Un reboot du Mac et tu allumes ton imprimante. Elle doit être prête à imprimer et numériser.

*Mettre à jour les gestionnaires HP :*

Barre de menu>Pomme>Mise à jour de logiciels

Si la mise à jour n'est pas proposée par le module de mise à jour, télécharger et installer ceci.

Normalement, tout doit être rentré dans l'ordre.

Bonne chance.


----------



## Jax - Ange Noir - (4 Août 2008)

C'est un le même genre de problème que j'avais avec mon HP PSC 1200: je n'avais pas l'utilisation de mon scanneur. Merci pour ta réponse plus que complète.


----------



## Ralfix (4 Août 2008)

Sympa et courageux de ta part!



Moonwalker a dit:


> *Réinstallation des Gestionnaires HP:*
> 
> &#8212; Tu insères le DVD d'installation de Leopard.
> &#8212; Tu lances Optional Installs.mpkg
> &#8212; Tu coches la case vis à vis des gestionnaires d'impression HP (et seulement celle-là) et tu les installes.



Ben là ca cloche. La case HP est grisée (desactivée) et je ne peux pas la cocher... grrr!


----------



## Moonwalker (4 Août 2008)

Raph][e;4771486 a dit:
			
		

> Sympa et courageux de ta part!
> 
> Ben là ca cloche. La case HP est grisée (desactivée) et je ne peux pas la cocher... grrr!



Tu es sûr d'avoir viré toute trace HP de /Bibliothèque/Receipts ? Regarde bien les noms des fichiers.

Généralement, quand ça coince avec le DVD c'est qu'il croit qu'il y a toujours quelque chose d'installé sur le système. 

Un truc à essayer : tu installes le paquet logiciel HP et tu le désinstalles selon la procédure HP.

Explication : dans le temps, la désinstallation HP avait tendance à laisser des choses derrière elle. Aujourd'hui c'est plutôt l'inverse, elle en enlèverait trop, au point que je doive utiliser mon DVD de Leopard si je veux faire une désinstallation/ré-installation propre de ma Tout-en-Un.


----------



## Ralfix (5 Août 2008)

Oui j'avais tout enlevé, même 1 ou 2 fichiers de plus que dans ta liste.

J'en ai profité pour virer tout le contenu de /Bibliothèque/Printers, n'ayant pas besoin d'autres imprimantes et maintenant je sais comment les remettre.
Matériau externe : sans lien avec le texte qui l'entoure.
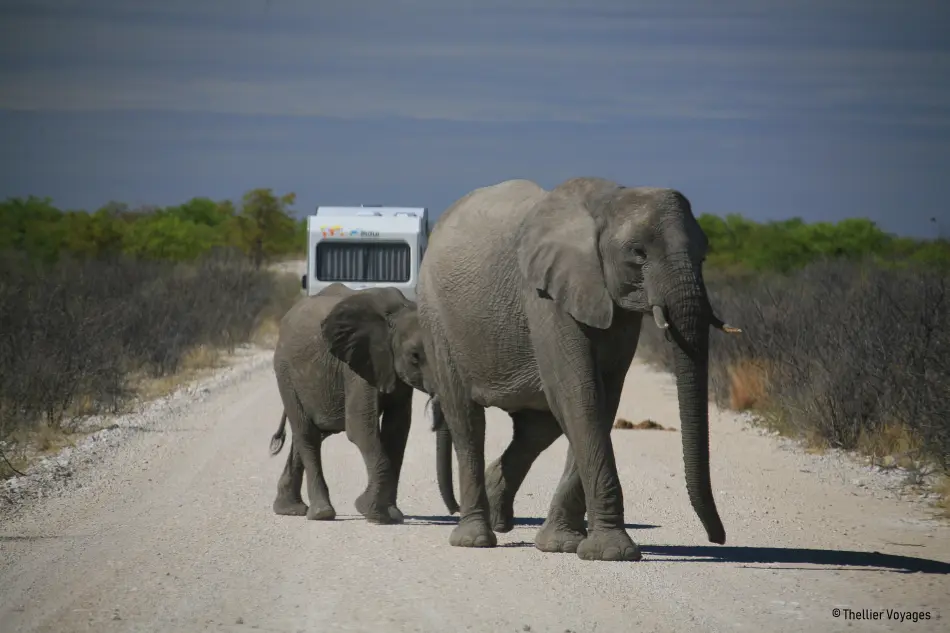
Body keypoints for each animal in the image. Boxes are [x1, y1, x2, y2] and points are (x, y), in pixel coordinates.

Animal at [269, 282, 459, 523]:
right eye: (415, 356)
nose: (456, 510)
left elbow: (397, 430)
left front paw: (390, 514)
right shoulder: (359, 364)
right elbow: (361, 428)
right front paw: (370, 511)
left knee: (311, 434)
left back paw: (289, 509)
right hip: (285, 373)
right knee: (306, 434)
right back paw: (321, 513)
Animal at [417, 177, 740, 561]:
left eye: (703, 256)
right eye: (638, 253)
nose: (718, 538)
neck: (608, 201)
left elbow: (602, 400)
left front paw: (562, 546)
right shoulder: (545, 297)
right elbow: (580, 396)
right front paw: (613, 552)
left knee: (537, 428)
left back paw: (499, 516)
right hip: (436, 317)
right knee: (465, 418)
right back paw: (475, 538)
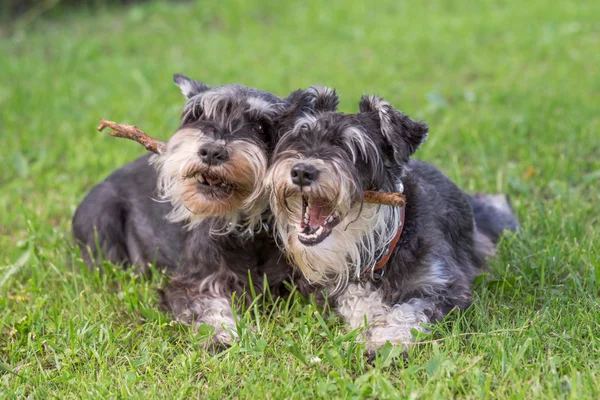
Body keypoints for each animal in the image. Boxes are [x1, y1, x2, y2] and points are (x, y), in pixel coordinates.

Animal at [264, 90, 516, 350]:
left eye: (354, 148)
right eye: (299, 138)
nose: (302, 172)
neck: (382, 246)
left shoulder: (443, 285)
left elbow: (410, 310)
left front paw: (388, 340)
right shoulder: (339, 283)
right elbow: (359, 299)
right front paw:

En installant le "paquet logiciel HP 9.7.1" sans m'occuper de l'étape DVD leopard ca a l'air de bien fonctionner. J'ai testé le scanner. Je suppose que ce paquet inclue les drivers Leo de base.En tout cas je te remercie vraiment de tous tes efforts. J'espère que cela servira à d'autres.

Il me reste evntuellement à trouver une méthode pour désactiver Photosmart. Aperçu me parait suffisant pour les manips de base sur les scans.

Encore bravo.


----------



## Moonwalker (5 Août 2008)

Pour Photosmart Studio (je confirme que c'est vraiment une belle daube), je l'ignore tout simplement. Tant que je ne le lance pas, il ne s'occupe de rien.

Tu peux changer les réglages de numérisation et définir d'autres logiciels de destination via le Gestionnaire de Périphériques HP (cliquer sur la roue cranté à la base de la petite fenêtre).


----------



## IrunNY (19 Octobre 2008)

Bonjour,
je relance ce topic parce que moi j'ai aussi un problème avec mon imprimante HP Deskjet F4180.
Alors tous d'abord j'ai 1 MacBook avec Leopard, version 10.5.5.
Mon problème est que avant quand je voulais imprimé un fichier, je pouvais choisir le type de cartouche en allant dans type/qualité du papier (par exemple si j'avais une page en noir et blanc je l'imprimais avec la cartouche noir et blanc, comme ça ça use pas de la couleur enfin je pense pas être le seul à faire cela.)
Mais depuis un certain temps, je ne peu plus y accéder tous comme les autres rubriques : impressions sans bordure, Technologies Real Life HP, et informations sur le pilote d'imprimante.
Pour approfondir plus quand je clique sur une rubrique, rien ne s'affiche, aperçu (quand je l'utilise pour imprimer, copies et pages quand j'utilise adobe) reste affiché dans la barre de défilement, mais par contre quand je regarde dans la barre de défilement, la rubrique choisi est validé, alors je n'y comprend plus rien 
Si quelqu'un sait si je dois faire comme précédemment (qui m'a l'air 1 peu complexe) ou si je dois   faire autre chose ?
Merci par avance de vos réponse !


----------



## Moonwalker (19 Octobre 2008)

Ça m'est déjà arrivé, suite à une réinstallation partielle.

Ré-appliquer la procédure d'installation à partir du paquet logiciel qui va bien ou mettre à jour les drivers devrait résoudre ce problème.

Au pire tu réinstalles les gestionnaires HP depuis le DVD de Leopard puis ton imprimante.


----------



## IrunNY (26 Octobre 2008)

J'ai suivi vos instructions et ça a marcher !
Je vous remercie beaucoup


----------